The compiler can count the arguments fed into the function and determine content.size. The forEach statement will be compiled into 10 ArrayList.add statements. This will reduce overhead.
I get this result on the JVM.
The Test #3 is always faster, but more so on smaller sizes. The difference with 20 elements is rather small.
I don’t know about the “good benchmark” yet. But since inlining would get rid of the if statement and get rid of the array overhead, it’s quite obvious.
I was talking about language design. My proposal was introducing inline varargs. Everything done with them would be compiled into multiple statements. It would result in the same compiled code like test #3, which is the most performant.
But that’s still better than creating an array with then get’s destroyed only to populate an ArrayList. Nobody will feed thousands of elements in arrayListOf.
You have still yet to prove that unrolling is in fact faster using benchmarks. arrayListOf is implemented quite differently from your unrolled version, which means that your previous benchmark is not sufficent.
val list = ArrayList<Int>()
list.add(1)
list.add(2)
list.add(3)
list.add(4)
list.add(5)
list.add(6)
list.add(7)
list.add(8)
list.add(9)
list.add(10)
to
arrayListOf(1, 2, 3, 4, 5, 6, 7, 8, 9, 10)
where
public fun <T> arrayListOf(vararg elements: T): ArrayList<T> =
if (elements.size == 0) ArrayList() else ArrayList(ArrayAsCollection(elements, isVarargs = true))
private class ArrayAsCollection<T>(val values: Array<out T>, val isVarargs: Boolean) : Collection<T> {
/* other members omitted... */
public fun toArray(): Array<out Any?> = /* inline function expanding to: */
if (isVarargs && values.javaClass == Array<Any?>::class.java)
(values as Array<Any?>)
else
java.util.Arrays.copyOf(values, values.size, Array<Any?>::class.java)
}
and the following constructor from OpenJDK:
public ArrayList(Collection<? extends E> c) {
elementData = c.toArray();
size = elementData.length;
if (elementData.getClass() != Object[].class)
elementData = Arrays.copyOf(elementData, size, Object[].class);
}
In other words, you are comparing an implementation that first creates the ArrayList, and then inserts the elements to an implementation that creates an intermediate Collection backed by the varargs array, which is then passed to the constructor of ArrayList, which in turn unwraps the array and ends up using that as its backing array.

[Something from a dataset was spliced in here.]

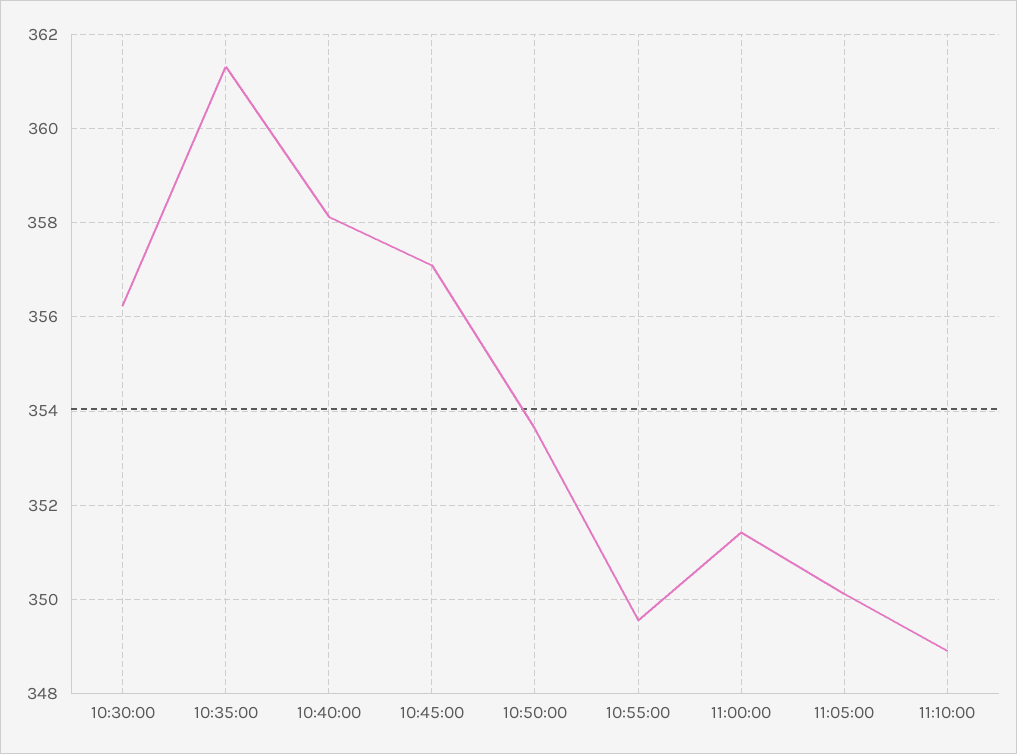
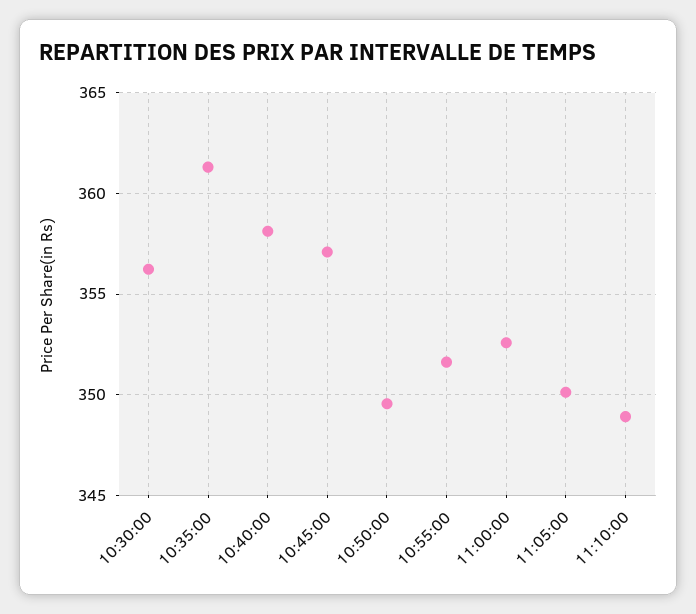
10:50:00: 353.6 -> 349.5
10:55:00: 349.6 -> 351.5
11:00:00: 351.4 -> 352.5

Specifying the initial capacity is not really relevant to this discussion, so your benchmark essentially just compares two versions. And those two differ in so many ways that it is not safe to say that the difference in performance is caused by unrolling. A more reasonable test would be to compare you own implementation of arrayListOf to the unrolled version.
Hi @H4xX0r1337,
I squash here some personal considerations, I hope this helps.
The inline vararg modifier is not required, an inline function can automatically inline parameters, adding inline modifier does not helps a lot.
I think that the whole discussion can be reduce to consider array as a constant and able the compiler to optimizing it.
If I wrote the code 1+2 the compiler can replace it with 3, similar if I write arrayOf(1)+arrayOf(2) the compiler should replace it with arrayOf(1, 2), it replace arrayOf(0,0,0).size with 3 and, finally, it unroll for loop on constant array.
I think that the above consideration should be enough for the compiler to perform all the requested optimization.
Currently Hotspot compiler is able to perform this optimization, maybe Graal does or will do it. In such case this proposal is not really interesting.
Another consideration is about performance: in a real world application the impact can be negligible, so the compilation phase take longer, application are larger and there is no difference with the unoptimized version.
So we need a use case with valuable results.
E.g.: performing this optimization in a typical IA library can boost the performance of 5%
But “this optimization reduce the listOf(1,2,3) cost of 1 microsecond” is not a good starting point.